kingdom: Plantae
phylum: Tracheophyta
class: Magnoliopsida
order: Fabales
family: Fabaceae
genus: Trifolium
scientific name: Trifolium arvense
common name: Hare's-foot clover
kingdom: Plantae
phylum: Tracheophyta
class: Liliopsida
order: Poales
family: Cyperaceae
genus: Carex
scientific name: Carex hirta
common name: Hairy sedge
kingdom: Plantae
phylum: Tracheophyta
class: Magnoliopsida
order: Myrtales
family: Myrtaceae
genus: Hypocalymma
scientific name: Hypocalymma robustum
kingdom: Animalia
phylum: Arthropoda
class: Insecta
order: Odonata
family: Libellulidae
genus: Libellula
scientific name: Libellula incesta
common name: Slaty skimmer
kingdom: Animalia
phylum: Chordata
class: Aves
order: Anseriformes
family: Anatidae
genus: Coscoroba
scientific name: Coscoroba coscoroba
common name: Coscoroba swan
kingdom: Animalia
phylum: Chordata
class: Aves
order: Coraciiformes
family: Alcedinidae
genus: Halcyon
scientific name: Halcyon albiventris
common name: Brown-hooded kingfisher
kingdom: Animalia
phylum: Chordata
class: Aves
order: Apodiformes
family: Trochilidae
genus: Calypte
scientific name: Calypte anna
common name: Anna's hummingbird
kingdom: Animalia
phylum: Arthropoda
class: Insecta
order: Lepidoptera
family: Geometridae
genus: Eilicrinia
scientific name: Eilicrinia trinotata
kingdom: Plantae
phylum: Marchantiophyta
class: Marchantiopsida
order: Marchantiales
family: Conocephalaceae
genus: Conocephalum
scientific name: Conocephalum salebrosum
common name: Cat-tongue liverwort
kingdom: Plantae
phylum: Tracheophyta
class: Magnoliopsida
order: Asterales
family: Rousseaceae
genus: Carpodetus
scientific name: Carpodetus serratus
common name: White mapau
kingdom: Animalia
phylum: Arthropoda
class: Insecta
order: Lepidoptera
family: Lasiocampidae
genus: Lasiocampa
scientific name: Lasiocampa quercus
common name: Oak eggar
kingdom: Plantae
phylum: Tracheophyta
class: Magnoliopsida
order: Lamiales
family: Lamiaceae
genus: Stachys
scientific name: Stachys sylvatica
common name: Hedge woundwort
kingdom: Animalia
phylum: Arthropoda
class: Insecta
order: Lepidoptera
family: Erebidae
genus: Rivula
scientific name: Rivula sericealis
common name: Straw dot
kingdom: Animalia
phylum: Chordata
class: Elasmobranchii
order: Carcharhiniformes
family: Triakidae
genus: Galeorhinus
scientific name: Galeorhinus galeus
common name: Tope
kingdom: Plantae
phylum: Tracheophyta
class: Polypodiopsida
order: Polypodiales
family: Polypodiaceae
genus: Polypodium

-*-

EXERCISE AIM: Reproduce all of the rows above line for line, without altering anything.

CORRECT RESPONSE:
kingdom: Plantae
phylum: Tracheophyta
class: Magnoliopsida
order: Fabales
family: Fabaceae
genus: Trifolium
scientific name: Trifolium arvense
common name: Hare's-foot clover
kingdom: Plantae
phylum: Tracheophyta
class: Liliopsida
order: Poales
family: Cyperaceae
genus: Carex
scientific name: Carex hirta
common name: Hairy sedge
kingdom: Plantae
phylum: Tracheophyta
class: Magnoliopsida
order: Myrtales
family: Myrtaceae
genus: Hypocalymma
scientific name: Hypocalymma robustum
kingdom: Animalia
phylum: Arthropoda
class: Insecta
order: Odonata
family: Libellulidae
genus: Libellula
scientific name: Libellula incesta
common name: Slaty skimmer
kingdom: Animalia
phylum: Chordata
class: Aves
order: Anseriformes
family: Anatidae
genus: Coscoroba
scientific name: Coscoroba coscoroba
common name: Coscoroba swan
kingdom: Animalia
phylum: Chordata
class: Aves
order: Coraciiformes
family: Alcedinidae
genus: Halcyon
scientific name: Halcyon albiventris
common name: Brown-hooded kingfisher
kingdom: Animalia
phylum: Chordata
class: Aves
order: Apodiformes
family: Trochilidae
genus: Calypte
scientific name: Calypte anna
common name: Anna's hummingbird
kingdom: Animalia
phylum: Arthropoda
class: Insecta
order: Lepidoptera
family: Geometridae
genus: Eilicrinia
scientific name: Eilicrinia trinotata
kingdom: Plantae
phylum: Marchantiophyta
class: Marchantiopsida
order: Marchantiales
family: Conocephalaceae
genus: Conocephalum
scientific name: Conocephalum salebrosum
common name: Cat-tongue liverwort
kingdom: Plantae
phylum: Tracheophyta
class: Magnoliopsida
order: Asterales
family: Rousseaceae
genus: Carpodetus
scientific name: Carpodetus serratus
common name: White mapau
kingdom: Animalia
phylum: Arthropoda
class: Insecta
order: Lepidoptera
family: Lasiocampidae
genus: Lasiocampa
scientific name: Lasiocampa quercus
common name: Oak eggar
kingdom: Plantae
phylum: Tracheophyta
class: Magnoliopsida
order: Lamiales
family: Lamiaceae
genus: Stachys
scientific name: Stachys sylvatica
common name: Hedge woundwort
kingdom: Animalia
phylum: Arthropoda
class: Insecta
order: Lepidoptera
family: Erebidae
genus: Rivula
scientific name: Rivula sericealis
common name: Straw dot
kingdom: Animalia
phylum: Chordata
class: Elasmobranchii
order: Carcharhiniformes
family: Triakidae
genus: Galeorhinus
scientific name: Galeorhinus galeus
common name: Tope
kingdom: Plantae
phylum: Tracheophyta
class: Polypodiopsida
order: Polypodiales
family: Polypodiaceae
genus: Polypodium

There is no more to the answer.